● **DOCUMENT SECTION**:
Background: (Jira: DA-422) 

Retrived person features per user device from Quest Mobile (3rd party persona service). 

To determine whether the QM features improve classification score on top of LLS common persona features.

## Classifier Score

In [1]:
from helper_sqlbuffet import *
# from bokeh.io import output_notebook, show
# from bokeh.plotting import figure
# from bokeh.models import ColumnDataSource
import pandas as pd
import numpy as np

import lightgbm as lgb
from sklearn.model_selection import train_test_split, cross_val_score
from bayes_opt import BayesianOptimization

In [2]:
# read raw
# some source tables were imported from offline data
df_raw = query2df('./sql_training_data_with_lls_qm_persona_features.sql')

In [3]:
# set label and feature columns
_label = 'ordered_cc'

_lls_features = ['lls_profession', 'gender', 'is_child', 'city_level', 'province', 'platform', 'channel']
_qm_features = ['age', 'marriage', 'children', 'qm_profession', 'online_purchasing_power']

_lls_cate_features = ['lls_profession', 'gender', 'province', 'platform', 'channel']
_qm_cate_features = ['age', 'marriage', 'children', 'qm_profession']

# convert object to string columns
for col in _lls_cate_features + _qm_cate_features:
    df_raw[col] = df_raw[col].astype('category')

In [4]:
# Bayesian Opt
# ref: https://gist.github.com/mohit-sinha/be3f2999eb21d1992d03b7590fe2d88b
def lgb_eval(num_leaves,
             max_depth,
             min_child_weight,
             subsample,
             colsample_bytree):
    
    clf = lgb.LGBMClassifier(
        objective = 'binary',
        metric= 'auc',
        eval_metric= 'auc',
        n_estimators= 2000,
        # early_stopping_rounds = 50,
        num_leaves= int(num_leaves),
        max_depth= int(max_depth),
        min_child_weight= min_child_weight,
        subsample= subsample,
        colsample_bytreeple_bytree= colsample_bytree,
        verbose =-1
    )

● **PROMPT A**:
Which lines in the records below contain the string "commit"? Pull out each of those lines in full, treating uppercase and lowercase as different.

● **PROVIDED DATA**:
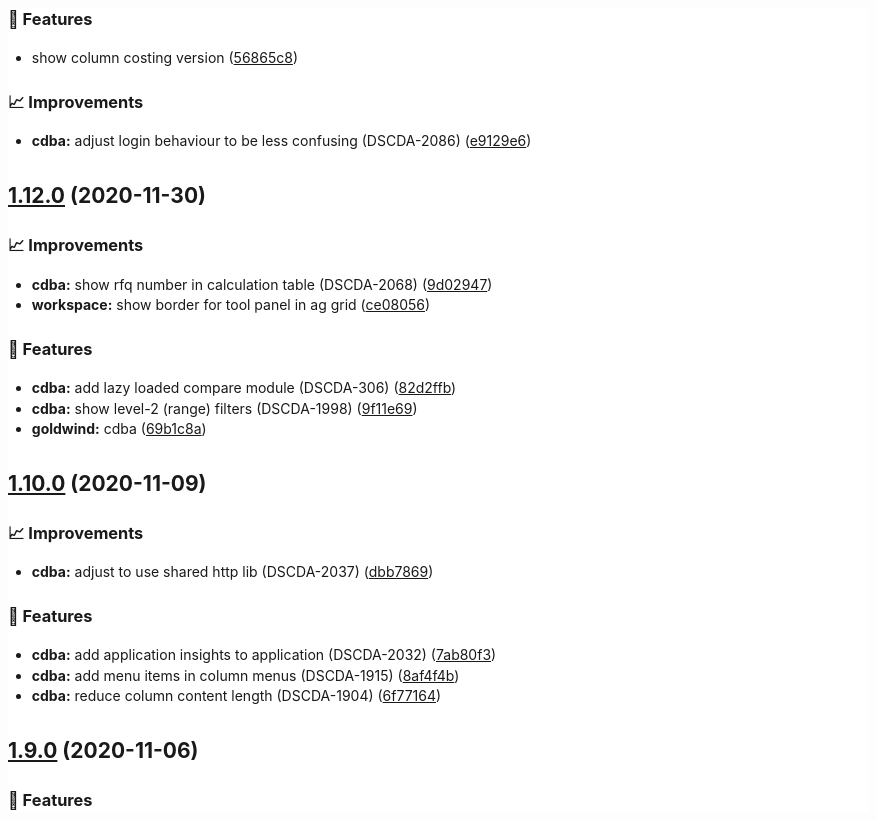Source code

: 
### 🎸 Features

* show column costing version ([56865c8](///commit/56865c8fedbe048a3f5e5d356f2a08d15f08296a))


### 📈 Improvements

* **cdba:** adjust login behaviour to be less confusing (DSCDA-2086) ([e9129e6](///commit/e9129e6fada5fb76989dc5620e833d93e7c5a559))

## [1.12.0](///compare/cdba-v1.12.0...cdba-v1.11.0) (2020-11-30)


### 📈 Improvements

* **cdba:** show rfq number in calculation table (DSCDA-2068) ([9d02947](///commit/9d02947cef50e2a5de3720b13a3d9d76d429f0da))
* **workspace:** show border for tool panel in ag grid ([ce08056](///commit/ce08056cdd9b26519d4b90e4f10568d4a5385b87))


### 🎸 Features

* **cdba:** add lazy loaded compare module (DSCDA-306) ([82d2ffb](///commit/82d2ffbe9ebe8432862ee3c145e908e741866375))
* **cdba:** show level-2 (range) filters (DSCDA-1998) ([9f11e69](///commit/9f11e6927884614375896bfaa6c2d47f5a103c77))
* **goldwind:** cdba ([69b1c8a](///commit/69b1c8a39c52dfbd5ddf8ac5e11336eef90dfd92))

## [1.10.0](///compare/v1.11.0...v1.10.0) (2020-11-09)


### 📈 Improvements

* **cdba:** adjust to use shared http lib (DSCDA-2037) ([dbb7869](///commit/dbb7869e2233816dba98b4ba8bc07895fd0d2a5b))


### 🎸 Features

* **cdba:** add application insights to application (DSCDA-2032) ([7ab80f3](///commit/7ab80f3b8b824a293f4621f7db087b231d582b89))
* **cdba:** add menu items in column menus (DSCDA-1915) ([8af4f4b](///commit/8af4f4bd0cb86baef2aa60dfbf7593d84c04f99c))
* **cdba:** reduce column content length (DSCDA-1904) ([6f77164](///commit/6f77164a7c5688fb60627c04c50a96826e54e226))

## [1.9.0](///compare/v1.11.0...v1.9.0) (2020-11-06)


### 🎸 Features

...

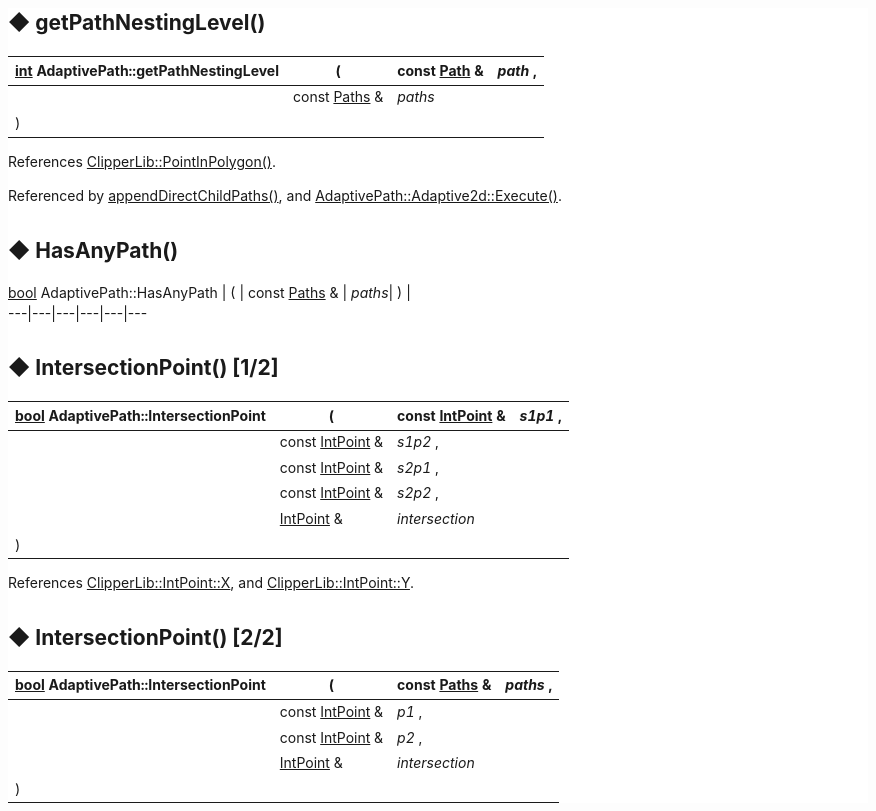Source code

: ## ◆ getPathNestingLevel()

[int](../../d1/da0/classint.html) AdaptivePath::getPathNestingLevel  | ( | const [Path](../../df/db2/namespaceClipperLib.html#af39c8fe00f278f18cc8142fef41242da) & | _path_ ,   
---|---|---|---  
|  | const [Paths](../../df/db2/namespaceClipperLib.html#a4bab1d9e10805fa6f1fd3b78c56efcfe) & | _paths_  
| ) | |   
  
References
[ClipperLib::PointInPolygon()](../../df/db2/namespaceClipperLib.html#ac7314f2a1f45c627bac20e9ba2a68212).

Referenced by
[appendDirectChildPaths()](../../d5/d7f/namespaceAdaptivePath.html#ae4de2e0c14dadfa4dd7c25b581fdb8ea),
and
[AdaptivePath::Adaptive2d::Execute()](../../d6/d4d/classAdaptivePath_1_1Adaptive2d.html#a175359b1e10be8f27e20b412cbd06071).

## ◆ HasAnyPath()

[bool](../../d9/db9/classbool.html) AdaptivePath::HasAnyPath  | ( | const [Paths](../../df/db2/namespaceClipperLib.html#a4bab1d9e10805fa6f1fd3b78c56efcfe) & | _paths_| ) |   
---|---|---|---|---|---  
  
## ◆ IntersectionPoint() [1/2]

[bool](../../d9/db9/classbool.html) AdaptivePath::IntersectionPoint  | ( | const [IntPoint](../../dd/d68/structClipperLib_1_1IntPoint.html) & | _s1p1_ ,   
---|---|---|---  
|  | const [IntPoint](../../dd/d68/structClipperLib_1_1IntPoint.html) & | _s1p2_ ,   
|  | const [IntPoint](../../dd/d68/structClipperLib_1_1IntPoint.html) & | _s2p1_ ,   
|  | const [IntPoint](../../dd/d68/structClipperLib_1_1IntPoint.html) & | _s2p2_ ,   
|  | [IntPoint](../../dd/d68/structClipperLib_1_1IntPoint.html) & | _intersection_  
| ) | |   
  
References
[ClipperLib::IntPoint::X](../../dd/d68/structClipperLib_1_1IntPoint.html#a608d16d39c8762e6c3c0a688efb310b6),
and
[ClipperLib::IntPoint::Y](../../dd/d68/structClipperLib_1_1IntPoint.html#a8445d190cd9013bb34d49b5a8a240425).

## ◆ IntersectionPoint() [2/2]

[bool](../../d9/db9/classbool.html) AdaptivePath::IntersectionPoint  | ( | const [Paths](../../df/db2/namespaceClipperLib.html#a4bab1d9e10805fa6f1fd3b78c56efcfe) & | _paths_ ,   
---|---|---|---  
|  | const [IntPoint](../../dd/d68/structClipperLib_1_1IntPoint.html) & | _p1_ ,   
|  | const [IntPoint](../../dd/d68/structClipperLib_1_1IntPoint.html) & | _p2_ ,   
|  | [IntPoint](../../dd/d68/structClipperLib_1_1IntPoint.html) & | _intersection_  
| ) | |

● **PROMPT B**:
Can you reproduce the entire classifier-score notebook from above, word for word?

● **WRITTEN REPLY A**:
* show column costing version ([56865c8](///commit/56865c8fedbe048a3f5e5d356f2a08d15f08296a))
* **cdba:** adjust login behaviour to be less confusing (DSCDA-2086) ([e9129e6](///commit/e9129e6fada5fb76989dc5620e833d93e7c5a559))
* **cdba:** show rfq number in calculation table (DSCDA-2068) ([9d02947](///commit/9d02947cef50e2a5de3720b13a3d9d76d429f0da))
* **workspace:** show border for tool panel in ag grid ([ce08056](///commit/ce08056cdd9b26519d4b90e4f10568d4a5385b87))
* **cdba:** add lazy loaded compare module (DSCDA-306) ([82d2ffb](///commit/82d2ffbe9ebe8432862ee3c145e908e741866375))
* **cdba:** show level-2 (range) filters (DSCDA-1998) ([9f11e69](///commit/9f11e6927884614375896bfaa6c2d47f5a103c77))
* **goldwind:** cdba ([69b1c8a](///commit/69b1c8a39c52dfbd5ddf8ac5e11336eef90dfd92))
* **cdba:** adjust to use shared http lib (DSCDA-2037) ([dbb7869](///commit/dbb7869e2233816dba98b4ba8bc07895fd0d2a5b))
* **cdba:** add application insights to application (DSCDA-2032) ([7ab80f3](///commit/7ab80f3b8b824a293f4621f7db087b231d582b89))
* **cdba:** add menu items in column menus (DSCDA-1915) ([8af4f4b](///commit/8af4f4bd0cb86baef2aa60dfbf7593d84c04f99c))
* **cdba:** reduce column content length (DSCDA-1904) ([6f77164](///commit/6f77164a7c5688fb60627c04c50a96826e54e226))

● **WRITTEN REPLY B**:
Background: (Jira: DA-422) 

Retrived person features per user device from Quest Mobile (3rd party persona service). 

To determine whether the QM features improve classification score on top of LLS common persona features.

## Classifier Score

In [1]:
from helper_sqlbuffet import *
# from bokeh.io import output_notebook, show
# from bokeh.plotting import figure
# from bokeh.models import ColumnDataSource
import pandas as pd
import numpy as np

import lightgbm as lgb
from sklearn.model_selection import train_test_split, cross_val_score
from bayes_opt import BayesianOptimization

In [2]:
# read raw
# some source tables were imported from offline data
df_raw = query2df('./sql_training_data_with_lls_qm_persona_features.sql')

In [3]:
# set label and feature columns
_label = 'ordered_cc'

_lls_features = ['lls_profession', 'gender', 'is_child', 'city_level', 'province', 'platform', 'channel']
_qm_features = ['age', 'marriage', 'children', 'qm_profession', 'online_purchasing_power']

_lls_cate_features = ['lls_profession', 'gender', 'province', 'platform', 'channel']
_qm_cate_features = ['age', 'marriage', 'children', 'qm_profession']

# convert object to string columns
for col in _lls_cate_features + _qm_cate_features:
    df_raw[col] = df_raw[col].astype('category')

In [4]:
# Bayesian Opt
# ref: https://gist.github.com/mohit-sinha/be3f2999eb21d1992d03b7590fe2d88b
def lgb_eval(num_leaves,
             max_depth,
             min_child_weight,
             subsample,
             colsample_bytree):
    
    clf = lgb.LGBMClassifier(
        objective = 'binary',
        metric= 'auc',
        eval_metric= 'auc',
        n_estimators= 2000,
        # early_stopping_rounds = 50,
        num_leaves= int(num_leaves),
        max_depth= int(max_depth),
        min_child_weight= min_child_weight,
        subsample= subsample,
        colsample_bytreeple_bytree= colsample_bytree,
        verbose =-1
    )